Probing Procedure, part 1 • Take out the copy that is blank on the right hand side. From your topic charts, you have “gathered” material from the book into column one. • Staple your own paper with the blank side on a left hand page of your WTJ. • Draw a line down the center of the opposite page horizontally to create 4 columns with the far left hand column being your quotations. • Random groups.
Pass your WTJ to your neighbor on the left • Neighbor, Read the quotes in column one, and then in column 2, answer the following prompt in prose form as a continuous paragraph: What do these quotations tell the story of? • Keep thinking and writing until I call time. • It’s okay if you go onto a second page later in the notebook if necessary. • Please don’t stop. • Please don’t talk.
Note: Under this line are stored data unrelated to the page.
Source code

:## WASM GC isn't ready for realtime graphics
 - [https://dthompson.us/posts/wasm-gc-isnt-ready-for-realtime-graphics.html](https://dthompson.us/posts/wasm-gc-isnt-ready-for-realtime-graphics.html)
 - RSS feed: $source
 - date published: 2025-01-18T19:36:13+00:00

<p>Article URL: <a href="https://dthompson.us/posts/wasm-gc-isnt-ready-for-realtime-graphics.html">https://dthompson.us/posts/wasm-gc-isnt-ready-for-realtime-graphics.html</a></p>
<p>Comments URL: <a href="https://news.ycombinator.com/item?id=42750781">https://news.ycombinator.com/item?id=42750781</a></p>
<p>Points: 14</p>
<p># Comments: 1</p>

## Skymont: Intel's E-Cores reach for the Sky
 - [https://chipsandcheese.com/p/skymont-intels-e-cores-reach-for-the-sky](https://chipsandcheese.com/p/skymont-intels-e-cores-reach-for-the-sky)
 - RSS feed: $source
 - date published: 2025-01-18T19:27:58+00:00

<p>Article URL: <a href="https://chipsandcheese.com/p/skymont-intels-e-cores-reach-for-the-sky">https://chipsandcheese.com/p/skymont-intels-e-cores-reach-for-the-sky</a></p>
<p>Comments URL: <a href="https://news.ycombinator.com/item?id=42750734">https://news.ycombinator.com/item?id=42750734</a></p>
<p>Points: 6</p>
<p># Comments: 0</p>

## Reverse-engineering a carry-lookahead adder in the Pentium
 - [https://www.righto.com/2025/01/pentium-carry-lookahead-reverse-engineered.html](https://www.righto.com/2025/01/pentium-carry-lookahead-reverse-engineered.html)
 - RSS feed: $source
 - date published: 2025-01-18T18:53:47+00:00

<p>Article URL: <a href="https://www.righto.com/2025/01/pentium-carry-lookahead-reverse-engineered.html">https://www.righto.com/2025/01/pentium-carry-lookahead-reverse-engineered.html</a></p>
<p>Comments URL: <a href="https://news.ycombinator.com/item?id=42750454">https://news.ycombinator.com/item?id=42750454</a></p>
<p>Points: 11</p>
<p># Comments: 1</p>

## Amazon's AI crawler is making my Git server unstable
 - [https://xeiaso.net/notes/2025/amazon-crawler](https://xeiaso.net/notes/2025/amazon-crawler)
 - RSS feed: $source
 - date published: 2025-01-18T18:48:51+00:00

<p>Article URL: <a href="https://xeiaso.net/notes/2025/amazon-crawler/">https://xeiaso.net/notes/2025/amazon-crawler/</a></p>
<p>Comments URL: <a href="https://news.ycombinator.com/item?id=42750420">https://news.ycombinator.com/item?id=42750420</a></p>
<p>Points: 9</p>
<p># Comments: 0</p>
Probing Procedure • Again, pass the WTJ to the neighbor on your left. • Read columns 1 and 2, then answer the following prompt in column 3: Why does Cormac McCarthy send the man and the boy on this journey?
Column Four Prompt: Process writing • Pass the WTJ back to the owner. • Original writer, read the entries in columns 1, 2 and 3. Consider your own observations from your other paper with your comments on the quotations you selected. • In column 4, answer this prompt: Where is your thinking right now?
Sharing • What happened? New insights? Changes of mind? New questions? • Discuss in pods • Discuss with class • Please turn in your other paper with your comments/observations before you leave today. • Tomorrow you will work with your same topic partners/groups.